Çantam ile yaşarım diye düşündüm. Sadece agrandizörüm sığmazdı ama uzunca bir süredir onu da kullanmıyorum. Varlığı güven veriyor, o ayrı.

Evim olmadı hiç. Bir odam, belki.. Ev hayatı bana göre mi, denedim  ama hala bilmiyorum. Haftamın yarısı otellerde geçerken kendi yatağıma gittikçe uzaklaştım.

Senin yanındayken, sendeyken de kendimi bir "ev"de hissetmek istedim. Herşeyin düzenli olduğu, mis koktuğu, yumuşak olduğu evinde bir insanın kendini huzurlu hissetmemesi imkansızdı belki. En güzel yemeklerin piştiği mutfaktan  ayaklara masaj yaparmış gibi döşenen banyo taşlarına kadar bütün o mükemmelliyetçi ama biraz da sade düzenindeki büyük tezatın kendin olduğunu farkediyordun. Çift kişilik yatağında en güzel uykuların yalnız uykular olduğuna inandın, tek kişilik yemekleri çift kişilik tencerelerde yapmanın huzurunu bulmaya çalıştın. Oysa onların doğası öyle değil. Farkındaydın ama kabul edenmiyordun. Eksiktin, tamamlanamayacak kadar.

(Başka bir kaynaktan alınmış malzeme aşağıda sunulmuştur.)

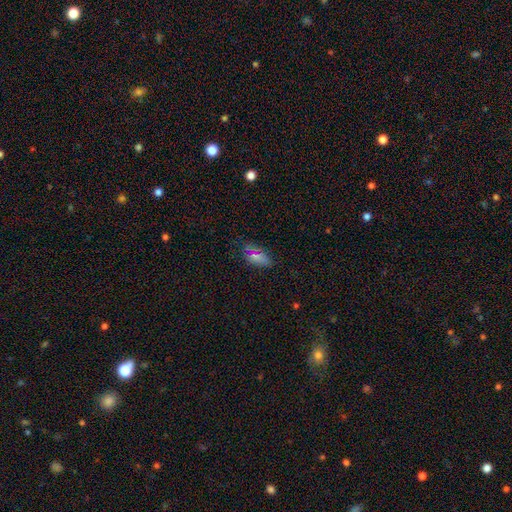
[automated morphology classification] The model was most divided on "smooth or featured": smooth: 69%, star or artifact: 22%, featured or disk: 9%. More confident: how rounded — in between (90%); merging — none (81%).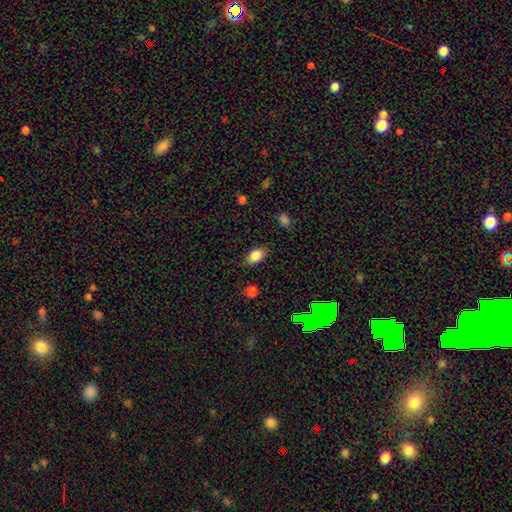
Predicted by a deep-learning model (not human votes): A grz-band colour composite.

Senin evindeyken kendimi bir evde hissetmek istedim ama olmadı. Ev huzur demek, huzur gelecekten korkmamak demek. Kaldığım otellerde daha huzurluydum. Gelecek hafta ne zaman geleceğimi tekrar biliyordum, ve daha iyisi oranın bir otel olduğunu biliyordum.

Evine de otel gibi bakmalıydım. Ama yapamadım. Bu yaşımda duygularımı ezip robotlar gibi davranamadım.

Ev, huzurdur. Sen huzurluydun hep, ben tedirgin. Ben misafirdim. Sabah senin için pişireceğim yumurtaları yemeyecek insandın.

Çift kişilik yataktaki çift kişilik battaniyelerin aslında küçük olduğunu ısınma içi sana sarılmak zorunda kaldığımı "artık sana sarılmanın, bozuk otomobille yola çıkmakla eşdeğer olduğu"nu anladığımda farkettim. biraz uzak kaldığımda üstüm açılıyordu ve battaniye senin üzerindeydi. Bencildin.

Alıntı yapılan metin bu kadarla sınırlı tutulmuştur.